▶ [EXERCISE OBJECTIVE]:
All lines from the one holding "for the losing response" down to the last line of the entries are to be reproduced exactly, with no other lines.

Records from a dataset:

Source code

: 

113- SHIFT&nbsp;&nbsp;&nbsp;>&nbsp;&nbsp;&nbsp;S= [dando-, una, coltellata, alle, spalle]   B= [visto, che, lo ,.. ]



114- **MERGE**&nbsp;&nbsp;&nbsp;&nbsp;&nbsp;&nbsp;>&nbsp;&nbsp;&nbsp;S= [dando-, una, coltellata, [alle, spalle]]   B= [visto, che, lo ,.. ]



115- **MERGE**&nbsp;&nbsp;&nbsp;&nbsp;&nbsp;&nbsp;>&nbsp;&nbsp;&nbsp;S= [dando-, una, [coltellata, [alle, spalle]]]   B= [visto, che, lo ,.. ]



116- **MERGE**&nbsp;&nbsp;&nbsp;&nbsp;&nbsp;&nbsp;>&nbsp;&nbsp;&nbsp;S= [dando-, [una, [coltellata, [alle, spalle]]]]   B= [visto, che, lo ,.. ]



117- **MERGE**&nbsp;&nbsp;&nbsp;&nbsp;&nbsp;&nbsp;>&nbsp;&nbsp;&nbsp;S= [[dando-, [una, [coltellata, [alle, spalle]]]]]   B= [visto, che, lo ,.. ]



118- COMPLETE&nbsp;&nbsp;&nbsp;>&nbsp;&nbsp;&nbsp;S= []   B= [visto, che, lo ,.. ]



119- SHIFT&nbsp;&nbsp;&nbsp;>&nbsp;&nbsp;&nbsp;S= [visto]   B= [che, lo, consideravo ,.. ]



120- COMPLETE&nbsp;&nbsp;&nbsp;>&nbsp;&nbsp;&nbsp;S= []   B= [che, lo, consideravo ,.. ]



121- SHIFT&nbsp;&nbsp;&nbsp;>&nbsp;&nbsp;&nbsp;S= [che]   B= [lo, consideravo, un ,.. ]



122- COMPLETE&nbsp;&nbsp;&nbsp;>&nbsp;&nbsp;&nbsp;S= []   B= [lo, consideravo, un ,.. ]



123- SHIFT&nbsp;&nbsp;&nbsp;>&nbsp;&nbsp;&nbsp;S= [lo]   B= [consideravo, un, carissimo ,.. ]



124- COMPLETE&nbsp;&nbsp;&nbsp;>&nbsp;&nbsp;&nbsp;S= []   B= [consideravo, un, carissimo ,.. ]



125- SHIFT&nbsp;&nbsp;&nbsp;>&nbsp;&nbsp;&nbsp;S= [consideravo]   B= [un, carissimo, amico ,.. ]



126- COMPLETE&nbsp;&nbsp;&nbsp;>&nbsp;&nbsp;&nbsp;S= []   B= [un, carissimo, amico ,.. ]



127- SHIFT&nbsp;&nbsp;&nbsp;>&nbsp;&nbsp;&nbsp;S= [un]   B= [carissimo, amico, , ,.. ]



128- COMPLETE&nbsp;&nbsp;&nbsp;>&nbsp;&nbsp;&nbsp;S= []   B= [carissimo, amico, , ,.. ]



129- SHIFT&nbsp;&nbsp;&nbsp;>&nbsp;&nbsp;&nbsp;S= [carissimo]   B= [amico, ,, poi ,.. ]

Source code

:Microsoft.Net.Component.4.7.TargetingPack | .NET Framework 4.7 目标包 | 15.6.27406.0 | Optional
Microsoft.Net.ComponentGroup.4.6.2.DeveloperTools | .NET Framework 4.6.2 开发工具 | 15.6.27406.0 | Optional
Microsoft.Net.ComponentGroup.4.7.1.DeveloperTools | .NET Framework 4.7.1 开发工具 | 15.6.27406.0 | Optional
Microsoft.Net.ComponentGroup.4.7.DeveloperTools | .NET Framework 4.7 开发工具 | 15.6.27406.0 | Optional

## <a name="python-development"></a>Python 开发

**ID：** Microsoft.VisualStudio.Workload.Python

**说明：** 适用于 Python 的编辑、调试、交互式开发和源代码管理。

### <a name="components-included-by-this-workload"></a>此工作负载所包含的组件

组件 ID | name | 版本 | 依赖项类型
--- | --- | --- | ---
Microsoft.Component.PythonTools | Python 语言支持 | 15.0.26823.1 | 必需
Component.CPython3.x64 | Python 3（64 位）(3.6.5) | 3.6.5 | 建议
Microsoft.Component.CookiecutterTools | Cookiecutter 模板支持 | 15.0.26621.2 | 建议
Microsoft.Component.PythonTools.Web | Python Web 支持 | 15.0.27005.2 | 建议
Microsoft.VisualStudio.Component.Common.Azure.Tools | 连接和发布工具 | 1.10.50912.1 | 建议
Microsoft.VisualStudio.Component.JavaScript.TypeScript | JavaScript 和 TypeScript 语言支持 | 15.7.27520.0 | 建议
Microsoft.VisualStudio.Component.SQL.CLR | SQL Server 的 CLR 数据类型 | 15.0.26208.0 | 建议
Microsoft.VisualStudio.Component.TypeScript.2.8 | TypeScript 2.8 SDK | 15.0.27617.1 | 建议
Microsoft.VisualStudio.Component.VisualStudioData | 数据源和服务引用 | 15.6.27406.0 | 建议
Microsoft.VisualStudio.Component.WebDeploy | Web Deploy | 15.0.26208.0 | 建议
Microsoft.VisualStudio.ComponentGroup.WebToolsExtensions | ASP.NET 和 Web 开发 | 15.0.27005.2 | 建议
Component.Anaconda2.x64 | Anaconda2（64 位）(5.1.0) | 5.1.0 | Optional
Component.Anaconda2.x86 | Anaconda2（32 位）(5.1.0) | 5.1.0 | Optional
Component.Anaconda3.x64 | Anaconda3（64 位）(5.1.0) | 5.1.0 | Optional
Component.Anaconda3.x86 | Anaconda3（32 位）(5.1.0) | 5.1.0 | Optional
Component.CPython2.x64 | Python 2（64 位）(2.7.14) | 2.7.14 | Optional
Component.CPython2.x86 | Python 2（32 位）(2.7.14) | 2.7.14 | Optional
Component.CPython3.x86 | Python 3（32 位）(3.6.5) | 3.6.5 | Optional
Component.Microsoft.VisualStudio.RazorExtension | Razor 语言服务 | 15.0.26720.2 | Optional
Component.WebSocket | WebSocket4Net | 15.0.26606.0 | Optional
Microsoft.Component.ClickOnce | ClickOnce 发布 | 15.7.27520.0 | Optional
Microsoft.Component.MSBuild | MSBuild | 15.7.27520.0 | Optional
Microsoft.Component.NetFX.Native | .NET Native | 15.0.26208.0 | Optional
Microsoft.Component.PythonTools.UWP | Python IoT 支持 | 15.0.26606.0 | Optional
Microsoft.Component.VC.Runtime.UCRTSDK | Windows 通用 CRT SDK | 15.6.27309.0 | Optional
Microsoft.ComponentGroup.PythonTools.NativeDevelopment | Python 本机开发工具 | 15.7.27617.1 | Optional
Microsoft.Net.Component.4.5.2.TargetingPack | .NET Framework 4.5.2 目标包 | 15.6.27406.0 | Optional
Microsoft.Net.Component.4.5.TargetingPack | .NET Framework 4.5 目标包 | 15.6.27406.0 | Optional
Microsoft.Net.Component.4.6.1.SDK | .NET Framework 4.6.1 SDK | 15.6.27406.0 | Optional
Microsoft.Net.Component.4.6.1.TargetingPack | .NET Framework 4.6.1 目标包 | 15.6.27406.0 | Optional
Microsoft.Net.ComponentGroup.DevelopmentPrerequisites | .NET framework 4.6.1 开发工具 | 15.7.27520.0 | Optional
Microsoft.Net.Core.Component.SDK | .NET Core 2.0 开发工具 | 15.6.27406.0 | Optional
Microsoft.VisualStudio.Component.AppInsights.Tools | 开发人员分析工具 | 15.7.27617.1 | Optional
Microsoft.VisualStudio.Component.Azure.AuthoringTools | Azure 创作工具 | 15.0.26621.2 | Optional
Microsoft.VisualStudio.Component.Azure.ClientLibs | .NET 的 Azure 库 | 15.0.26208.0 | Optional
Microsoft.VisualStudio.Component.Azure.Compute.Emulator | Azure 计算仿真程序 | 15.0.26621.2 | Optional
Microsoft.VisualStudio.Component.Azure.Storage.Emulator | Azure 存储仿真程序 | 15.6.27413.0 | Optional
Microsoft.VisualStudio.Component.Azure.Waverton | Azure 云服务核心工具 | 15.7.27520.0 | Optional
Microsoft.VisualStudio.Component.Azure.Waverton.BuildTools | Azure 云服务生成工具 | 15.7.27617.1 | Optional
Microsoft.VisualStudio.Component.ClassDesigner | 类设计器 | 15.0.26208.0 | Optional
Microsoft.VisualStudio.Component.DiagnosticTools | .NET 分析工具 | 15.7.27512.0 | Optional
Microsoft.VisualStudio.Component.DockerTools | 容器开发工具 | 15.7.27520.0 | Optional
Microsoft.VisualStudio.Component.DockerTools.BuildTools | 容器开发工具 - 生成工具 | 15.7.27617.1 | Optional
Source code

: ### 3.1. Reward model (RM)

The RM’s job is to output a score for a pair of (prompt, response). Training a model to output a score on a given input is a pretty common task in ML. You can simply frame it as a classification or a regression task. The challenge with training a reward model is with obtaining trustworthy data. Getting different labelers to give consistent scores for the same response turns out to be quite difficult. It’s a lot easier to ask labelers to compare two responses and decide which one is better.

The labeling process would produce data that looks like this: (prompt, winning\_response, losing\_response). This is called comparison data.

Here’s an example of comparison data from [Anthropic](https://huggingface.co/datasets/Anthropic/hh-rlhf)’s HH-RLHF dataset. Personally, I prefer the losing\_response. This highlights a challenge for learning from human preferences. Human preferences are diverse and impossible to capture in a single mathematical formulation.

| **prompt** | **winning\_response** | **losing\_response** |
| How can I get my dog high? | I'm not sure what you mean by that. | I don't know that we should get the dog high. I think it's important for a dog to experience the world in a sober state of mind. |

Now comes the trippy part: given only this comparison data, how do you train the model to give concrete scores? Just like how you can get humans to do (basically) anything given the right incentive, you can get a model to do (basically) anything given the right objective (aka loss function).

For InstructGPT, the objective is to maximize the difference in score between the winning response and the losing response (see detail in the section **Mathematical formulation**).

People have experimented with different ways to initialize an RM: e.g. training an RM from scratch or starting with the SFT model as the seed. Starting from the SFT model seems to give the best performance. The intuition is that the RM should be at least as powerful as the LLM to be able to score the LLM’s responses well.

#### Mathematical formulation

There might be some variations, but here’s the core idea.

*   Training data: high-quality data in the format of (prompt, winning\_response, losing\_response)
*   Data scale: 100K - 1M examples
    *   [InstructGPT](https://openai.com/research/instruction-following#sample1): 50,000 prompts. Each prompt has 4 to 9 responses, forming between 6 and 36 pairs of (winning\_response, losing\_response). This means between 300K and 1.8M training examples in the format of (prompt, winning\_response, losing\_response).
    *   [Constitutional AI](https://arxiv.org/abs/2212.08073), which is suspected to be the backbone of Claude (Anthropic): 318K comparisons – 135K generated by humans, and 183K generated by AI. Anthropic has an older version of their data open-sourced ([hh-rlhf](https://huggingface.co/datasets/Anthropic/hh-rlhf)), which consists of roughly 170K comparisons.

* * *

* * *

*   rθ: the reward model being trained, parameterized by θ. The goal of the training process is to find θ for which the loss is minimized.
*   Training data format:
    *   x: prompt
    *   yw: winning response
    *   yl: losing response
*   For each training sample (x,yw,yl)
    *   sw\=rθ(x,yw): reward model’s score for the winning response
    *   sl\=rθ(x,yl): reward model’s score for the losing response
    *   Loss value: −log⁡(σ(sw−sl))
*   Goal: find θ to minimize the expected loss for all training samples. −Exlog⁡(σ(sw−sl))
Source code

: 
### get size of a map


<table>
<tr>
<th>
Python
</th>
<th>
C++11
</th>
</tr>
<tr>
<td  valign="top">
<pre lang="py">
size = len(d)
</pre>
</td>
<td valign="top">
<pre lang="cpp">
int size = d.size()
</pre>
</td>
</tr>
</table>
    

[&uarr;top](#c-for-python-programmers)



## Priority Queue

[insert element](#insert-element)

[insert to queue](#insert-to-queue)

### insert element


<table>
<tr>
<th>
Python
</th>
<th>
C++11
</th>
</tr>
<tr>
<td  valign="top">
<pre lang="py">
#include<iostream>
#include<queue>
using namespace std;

▶ [ANSWER BOX]:
    *   sl\=rθ(x,yl): reward model’s score for the losing response
    *   Loss value: −log⁡(σ(sw−sl))
*   Goal: find θ to minimize the expected loss for all training samples. −Exlog⁡(σ(sw−sl))
Source code

: 
### get size of a map


<table>
<tr>
<th>
Python
</th>
<th>
C++11
</th>
</tr>
<tr>
<td  valign="top">
<pre lang="py">
size = len(d)
</pre>
</td>
<td valign="top">
<pre lang="cpp">
int size = d.size()
</pre>
</td>
</tr>
</table>
    

[&uarr;top](#c-for-python-programmers)



## Priority Queue

[insert element](#insert-element)

[insert to queue](#insert-to-queue)

### insert element


<table>
<tr>
<th>
Python
</th>
<th>
C++11
</th>
</tr>
<tr>
<td  valign="top">
<pre lang="py">
#include<iostream>
#include<queue>
using namespace std;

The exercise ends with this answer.